3. A product for producing or increasing heme production, wherein the active ingredient is the recombinant Escherichia coli as described in claim 1.

4. A method for constructing recombinant Escherichia coli with increased heme production, comprising the following steps: performing the modification according to the modification (1)-(19) of claim 1.

5. A method for producing or increasing heme production, comprising the following steps: culturing the recombinant Escherichia coli of claim 1 using glycerol and acetic acid as carbon sources, collecting the bacterial cells, and obtaining heme.

6. A recombinant Escherichia coli, said recombinant Escherichia coli comprising modifications to: (1) Knock out the gene encoding pyruvate oxidase (poxB); (2) Knock out the gene encoding pyruvate formate lyase (pflB); (3) Knock out the gene encoding malate synthase (aceB); (4) Knock out the gene encoding porphyrinogen peroxidase (yfeX); (5) Enhance the expression of the phosphoenolpyruvate carboxylase gene (ppc); (6) Enhance the expression of the glycerol transporter gene (glpF); (7) Enhance the expression of the glycerol-3-phosphate dehydrogenase gene (glpD); (8) Enhance the expression of the acetyl-CoA synthase gene (acs); (9) Enhance the expression of the acetate kinase gene (ackA); (10) Enhance the expression of the isocitrate lyase gene (aceA); (11) Enhance the expression of the bile pigment synthase gene (hemB); (12) Enhance the expression of the hydroxymethylcholine synthase gene (hemC); (13) Enhance the expression of uroporphyrinogen decarboxylase gene (hemE). (14) Enhance the expression of coprophyrinogen oxidase gene (hemF); (15) Enhance the expression of the protoporphyrinogen oxidase gene (hemG); (16) Introduce glycine dehydrogenase (GYDH); (17) Introduce the 5-aminolevulinic acid synthase gene (hemA); (18) Introduce the ferrous chelate synthase gene (hemH); (20) Introduce the heme oxygenase gene (ho1); (21) Introduce biliverdin reductase gene (bvr); in, Steps (5)-(9) and (11)-(15) are achieved by replacing the natural promoter of the gene with the P119 promoter; steps (3) and (10) are achieved by knocking out and replacing the coding region of the malate synthase gene (aceB) and the upstream region of the isocitrate lyase gene (aceA) with the P119 promoter.

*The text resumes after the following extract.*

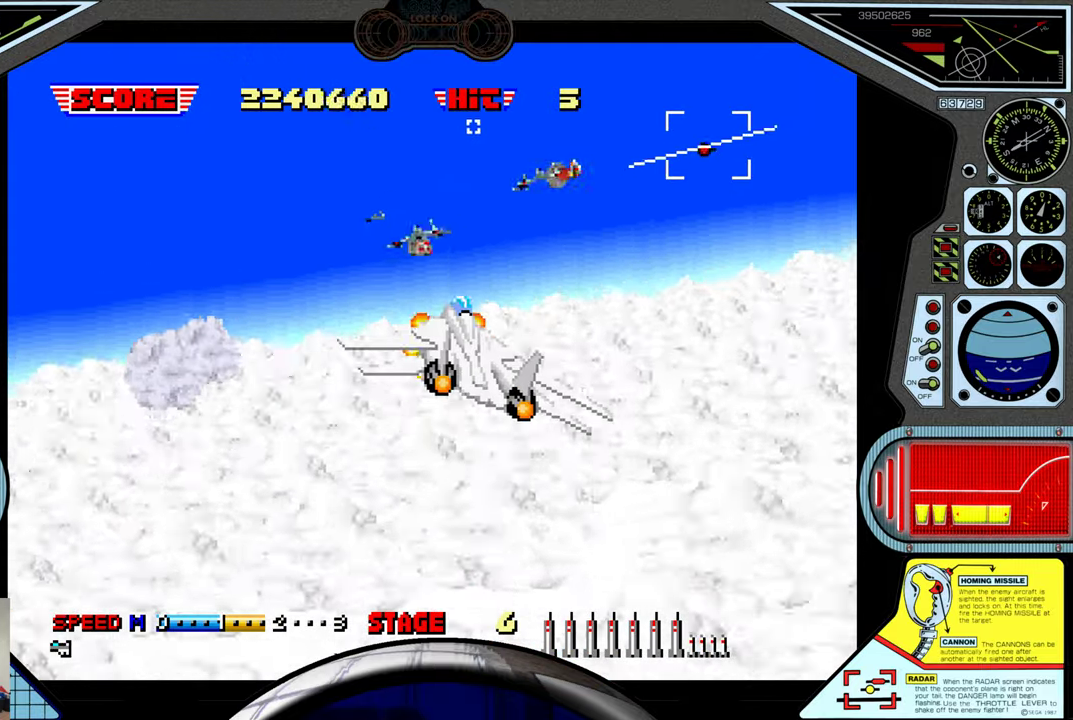
{"buttons": ["A"], "left_stick": "down-right", "events": [[150, "B", "down"], [267, "B", "up"], [400, "B", "down"], [450, "B", "up"], [467, "left_stick", "down-right"]]}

7. A method for constructing recombinant Escherichia coli with increased bilirubin production, comprising the following steps: performing the modification according to the modification methods (1)-(18), (20), (21) in claim 6.

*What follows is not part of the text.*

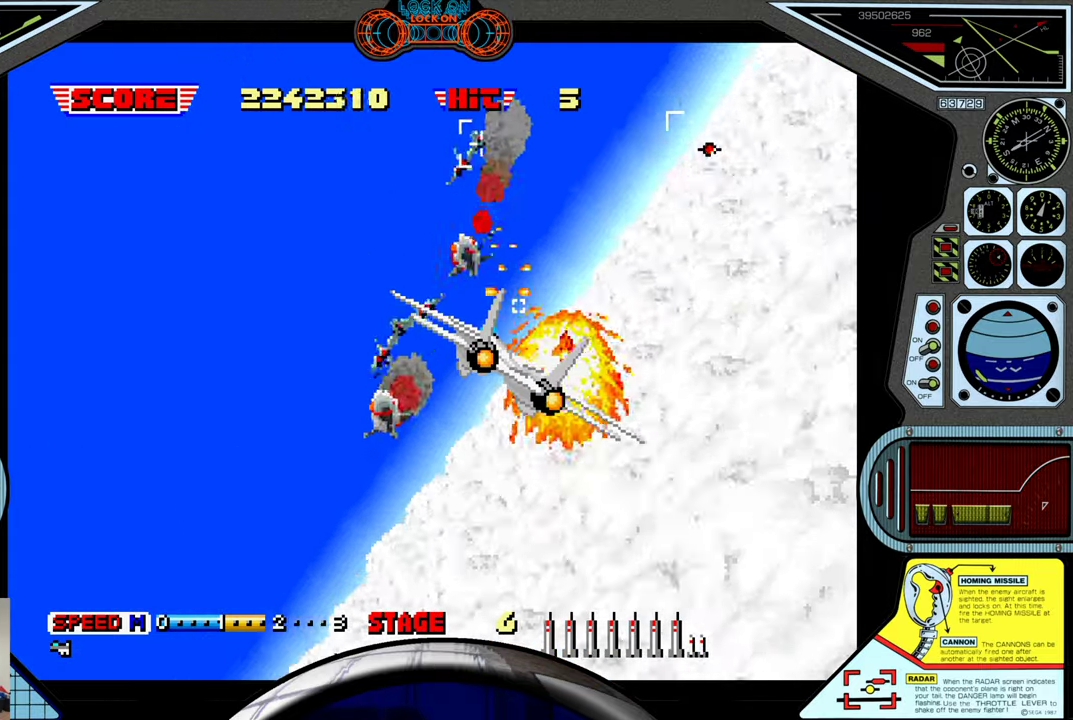
{"buttons": ["A"], "left_stick": "down-right", "events": [[200, "B", "down"], [317, "B", "up"]]}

8. A method for producing or increasing bilirubin production, comprising the following steps: culturing the recombinant Escherichia coli of claim 6 using glycerol and acetic acid as carbon sources, collecting the bacterial cells, and obtaining bilirubin.

9. The use of the recombinant Escherichia coli according to claim 6 in the production or improvement of bilirubin production.

10. A product for producing or increasing bilirubin production, wherein the active ingredient is the recombinant Escherichia coli as described in claim 6.